With just five months to go before the General Data Protection Regulation comes into force, we outline what your business need to do
1. Data audit
Businesses should prepare to conduct a data audit to identify areas where action is needed to ensure compliance with the General Data Protection Regulation (GDPR). Employers need to understand what staff data is held within the organisation: where that data comes from, where and how it is stored, what happens to it while it is within the organisation and when and how it is deleted.
2. Reviewing data policies
The company’s data policy may need reviewing. The updated data protection policy should set out clearly:
• what personal data is and why data protection is important;
• information about the employer’s collection and use of their personal data: on what basis and why this is processed;
• what the data rights of employees are and how the employer will ensure these are upheld;
• how data breaches are dealt with; and
• the consequences, for the business and individual, of non-compliance.
The written policy should also set out when and how specific categories of personal data are deleted.
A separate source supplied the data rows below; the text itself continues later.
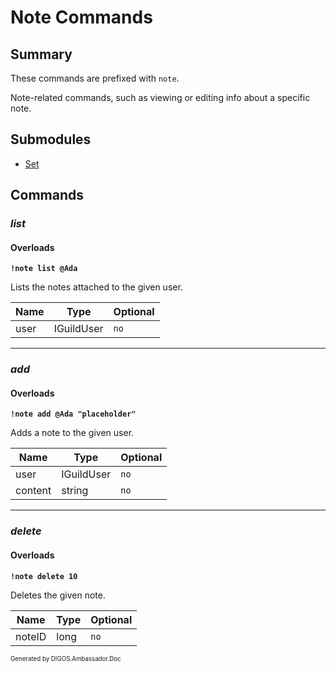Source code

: ﻿Note Commands
=============
## Summary
These commands are prefixed with `note`. 

Note-related commands, such as viewing or editing info about a specific note.

## Submodules
* [Set](note_set.md)

## Commands
### *list*
#### Overloads
**`!note list @Ada`**

Lists the notes attached to the given user.

| Name | Type | Optional |
| --- | --- | --- |
| user | IGuildUser | `no` |

---

### *add*
#### Overloads
**`!note add @Ada "placeholder"`**

Adds a note to the given user.

| Name | Type | Optional |
| --- | --- | --- |
| user | IGuildUser | `no` |
| content | string | `no` |

---

### *delete*
#### Overloads
**`!note delete 10`**

Deletes the given note.

| Name | Type | Optional |
| --- | --- | --- |
| noteID | long | `no` |

<sub><sup>Generated by DIGOS.Ambassador.Doc</sup></sub>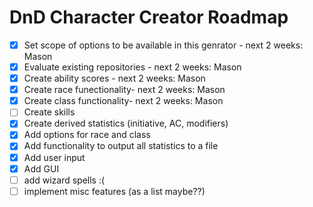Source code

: # DnD Character Creator Roadmap
- [X] Set scope of options to be available in this genrator - next 2 weeks: Mason
- [X] Evaluate existing repositories - next 2 weeks: Mason
- [X] Create ability scores - next 2 weeks: Mason
- [X] Create race funectionality- next 2 weeks: Mason
- [X] Create class functionality- next 2 weeks: Mason
- [ ] Create skills
- [X] Create derived statistics (initiative, AC, modifiers)
- [X] Add options for race and class
- [X] Add functionality to output all statistics to a file
- [X] Add user input
- [X] Add GUI
- [ ] add wizard spells :(
- [ ] implement misc features (as a list maybe??)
It should include the new ‘right to be forgotten’, requiring employers to delete personal data where the data is no longer necessary for the purpose in relation to which it was collected, consent has been withdrawn or if the data was processed in breach of the GDPR.
3. Data breach
The GDPR will introduce a duty on all organisations to report any data breach within 72 hours, unless it is unlikely to result in a risk to the rights and freedoms of the individual affected. If the breach is high risk, the individual may also need to be notified.
Businesses should therefore have an internal reporting procedure in place, which should include:
• guidance on what constitutes a data breach;
• decision-making protocols about whether notifications are necessary, who will be responsible for such notifications and timescales; and
• recording systems for all breaches, including those where there was no obligation to notify the ICO.
4. Staff training
Properly trained staff can make all the difference, not only in demonstrating a business’s commitment to upholding the principles of data protection within the GDPR, but also in ensuring that employee data is properly and lawfully obtained, stored, processed and deleted, and in helping to prevent any data breaches. All staff should be trained in handling data and the training must be evidenced and monitored.